It is printing correctly but I have confusion that whenever I write just msg, it gives me Your ?@ and whenever I write msg[option-1], it gives me full message of Your name is bilal. I am not understanding the cause of [option-1]. Why it is used and what is it's function?
#include <stdio.h>
#define MAX_LEN 256
int main(){
FILE * fp = fopen("file.txt","r");
int option;
char word[MAX_LEN];
static const char * const msg[] = {
"Name",
"Date of Birth",
"ID Card Number",
"Phone Number",
"Address",
"Account",
"Fixing Year",
"Amount" };
for (option = 1; option <= sizeof(msg)/sizeof(char *); ++option)
printf("%d.
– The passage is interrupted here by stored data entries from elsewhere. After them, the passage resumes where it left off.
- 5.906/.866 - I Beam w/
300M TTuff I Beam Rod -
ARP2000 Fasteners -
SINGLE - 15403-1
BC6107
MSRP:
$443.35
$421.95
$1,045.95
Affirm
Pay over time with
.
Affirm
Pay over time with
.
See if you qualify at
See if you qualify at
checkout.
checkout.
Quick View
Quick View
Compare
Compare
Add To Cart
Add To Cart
Your %s:\n", option, msg[option-1]);
fclose(fp);
return 0;
}
The conversion specifier %s is designed to output strings. It expects an argument of the type char *.
The array msg is declared like
static const char * const msg[] = {
//...
that is its elements have the type char *. The array itself used in expressions has the type char **. So it may be supplied to the conversion specifier %s.
The valid range of indices to access elements of the array is [ 0, sizeod( msg ) / sizeof( char * ) ) while in the loop shown below the index variable is changed from [1, sizeof( msg ) / sizeod( char * ) + 1 ).
That is in this loop
for (option = 1; option <= sizeof(msg)/sizeof(char *); ++option)
indices start fro 1. So to output correctly an element of the array you have to use the expression option - 1 as an index and the expression msg[option-1] has the required type char * that is expected by the conversion specifier of the call of prontf.
printf("%d. Your %s:\n", option, msg[option-1]);
That is the selected from the array string is outputted.